First Time Anxieties

by | Aug 8, 2019 | Blog | 0 comments

First time home buyers come with their own set of common anxieties.  As a long time real estate agent I recognize the need to listen more, inform more, share more, and guide more, than with a client who has bought and sold a number of times.

Overpaying for a house

A major concern of first-time buyers is the price. Are they paying too much? Are they stretching themselves too far? In the current brisk real estate market, most buyers are aware of what’s happening and the challenges they face, but when the time comes to move forward, that uncertainty kicks in.

The best remedy is to do your homework. Discuss in detail with the mortgage professional the overall costs of purchasing, and look closely at your own budget and consider other expenses you have. Keep in mind that the monthly mortgage expense remains stable (except for property taxes and insurance) over the years while most people’s income increase, so the burden of that house payment decreases over time.

Not getting their dream home

Every buyer has a wish list when looking for a new home, and they want that next home to be ‘the one’. A home on the market for sale may have many of the desired features, but no home will have everything.
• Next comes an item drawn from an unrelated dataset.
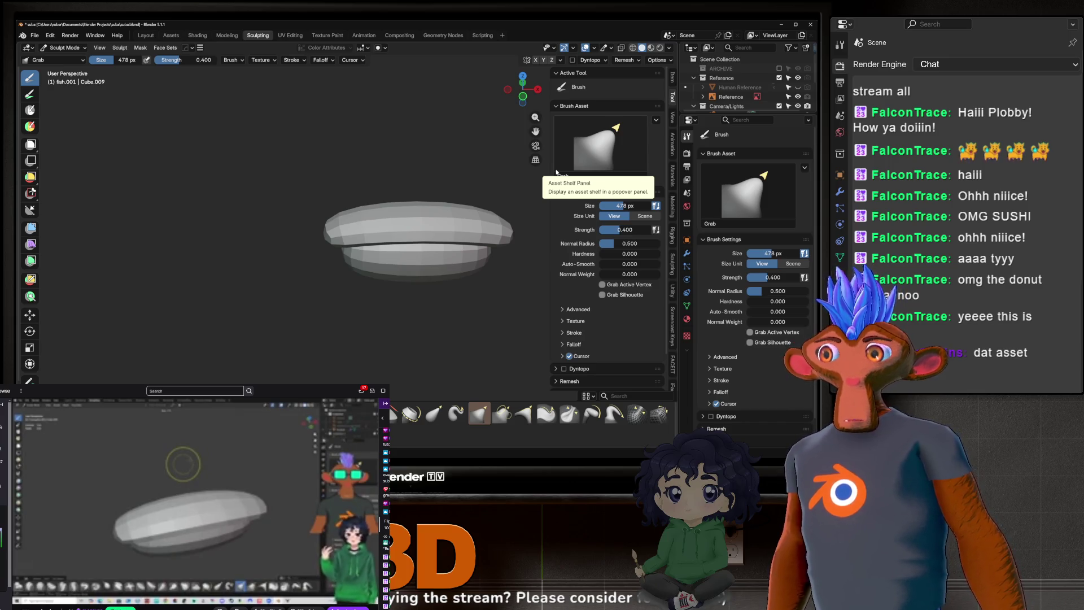
Step: Orbit and zoom around the sushi to inspect the mesh from the side
middle_click_drag(435, 169, 363, 278)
The important thing to keep in mind is that you as the new owner can personalize and change the home to best suite yourself. While the location can’t be changed, the local amenities can’t be changed, and some other features., so many things can be, such as; colors, surfaces, a bathroom can be added, outdoor space can be expanded, and so on.

Home buyers should never ‘settle’ for a new home, but see every home as a great opportunity to make it as unique and special as they choose.

Missing out on an opportunity

This concern comes up in a more subtle way. Sometimes buyers are not quite ready to start their search but with an active market they worry about missing out. Sometimes during an active search where they have a strong need or desire to move, they worry about choosing a new home and then finding out later that a better one came on the market.

For each and every home buyer, there comes a time when they just get a feeling that it is time to make a move – sometimes it is a dissatisfaction of their current place, perhaps the family is growing, maybe the current job has become more secure, or something similar. It is time to listen to the inner voice and focus on your end goal.

Finding problems with the house

No place is perfect, every home has problems, but hopefully the one you fall in love with doesn’t have too many! Probably everyone has seen a HGTV show where the seemingly model home turns into a disaster. Well, that makes for good viewership, but maybe things were a bit exaggerated!

There is no guarantee that there will not be surprises, but there are a few things that can be dome to protect from the unexpected:

  • Have a thorough home inspection, and this could include specialists for pools, chimneys, structure, and wells.
  • Carefully read the seller disclosures. Sometimes they can provide a bit of insight into what has been done to the home and or dates of improvements and systems.
  • Review any building permits for the home that may be available in the municipality
  • Have your real estate agent pull up any past sales of this property to how the home looked before, and any comments or details that would be of interest.

Overwhelmed by the process

There is a lot that goes into the process of buying a house. Yes, referring back to the shows on HGTV again, one might think that all you need is to sign a few times on an offer, and then you get the keys to the new home. What many home buyers fear is what they have heard from others. Maybe their friends or family members have had issues in buying a home, and often the worst stories are told and retold, while the transactions that went without a hitch are often not discussed.

There are many steps in the process. There are other parties involved, such as inspectors, the lender representative, the closing or settlement contacts, and so on. An experienced agent will be your advocate, navigating and guiding through the process. At times the agent is a coach, other times a mentor, and often even a cheerleader. Always ask as many questions of your agent as you want, and don’t think you are being unreasonable. A small unanswered question can blossom into a lot of stress, so nip it in the bud as soon as possible.